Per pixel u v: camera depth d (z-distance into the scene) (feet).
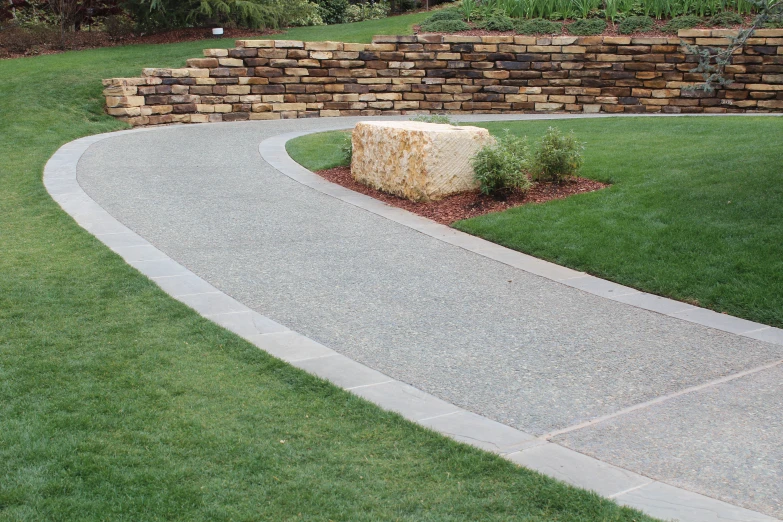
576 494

----------

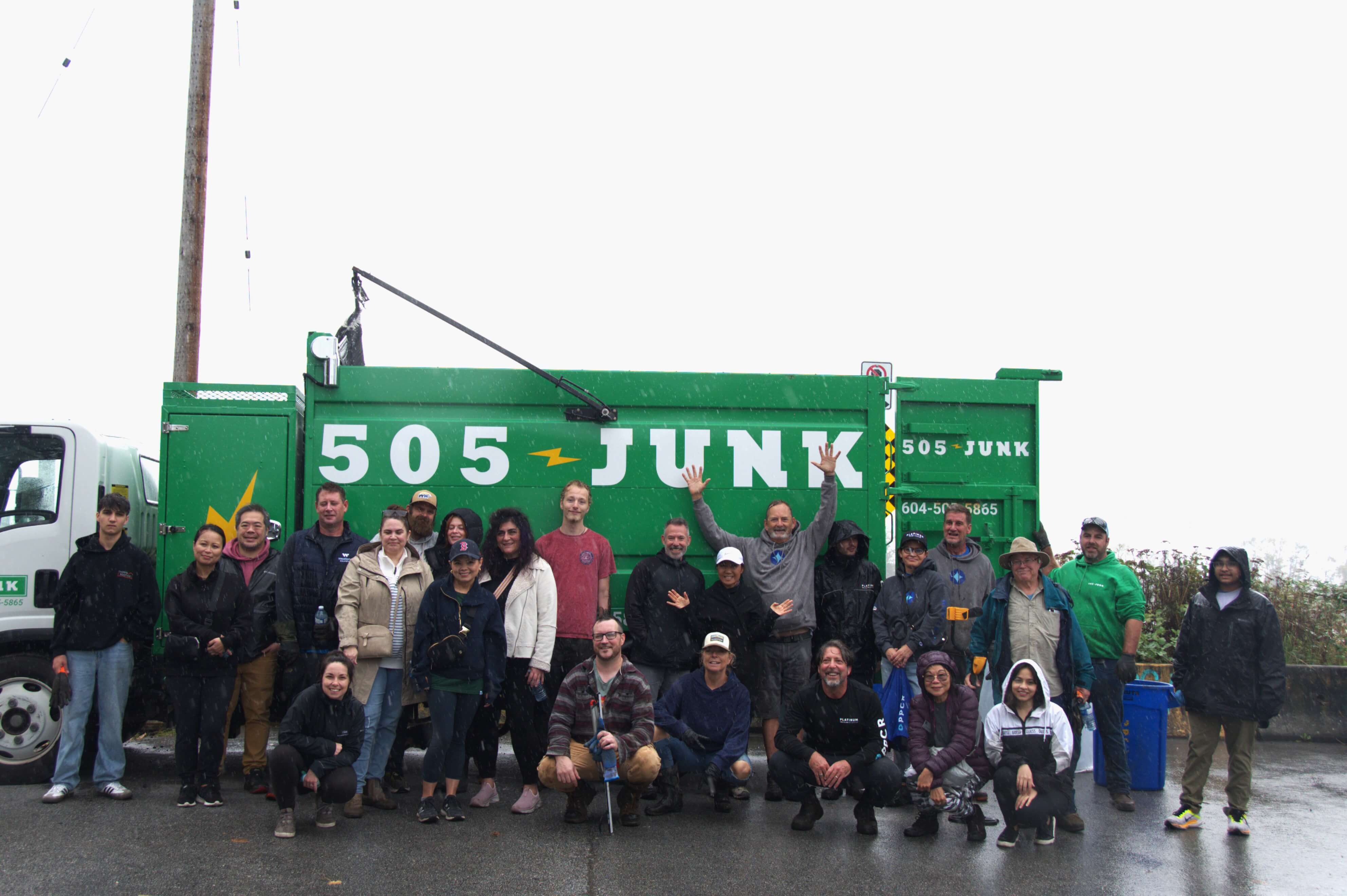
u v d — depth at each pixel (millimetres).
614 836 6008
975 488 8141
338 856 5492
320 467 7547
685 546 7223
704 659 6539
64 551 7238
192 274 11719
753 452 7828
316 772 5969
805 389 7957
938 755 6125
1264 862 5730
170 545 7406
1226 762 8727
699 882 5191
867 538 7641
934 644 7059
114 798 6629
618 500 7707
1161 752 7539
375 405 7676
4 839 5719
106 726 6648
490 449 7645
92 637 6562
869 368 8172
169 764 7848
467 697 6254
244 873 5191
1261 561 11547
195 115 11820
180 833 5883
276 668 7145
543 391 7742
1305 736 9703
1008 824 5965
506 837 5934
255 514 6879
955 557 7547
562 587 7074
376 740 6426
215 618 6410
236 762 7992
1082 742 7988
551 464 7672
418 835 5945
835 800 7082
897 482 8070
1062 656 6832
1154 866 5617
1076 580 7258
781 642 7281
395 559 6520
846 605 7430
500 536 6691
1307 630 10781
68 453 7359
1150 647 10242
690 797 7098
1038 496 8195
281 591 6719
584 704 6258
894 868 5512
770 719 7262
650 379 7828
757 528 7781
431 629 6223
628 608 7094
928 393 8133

----------

*Goal of the exercise:* In the records above, which lines hold the string "pixel"? Copy each one.

*Output for this exercise:*
Per pixel u v: camera depth d (z-distance into the scene) (feet).
u v d — depth at each pixel (millimetres).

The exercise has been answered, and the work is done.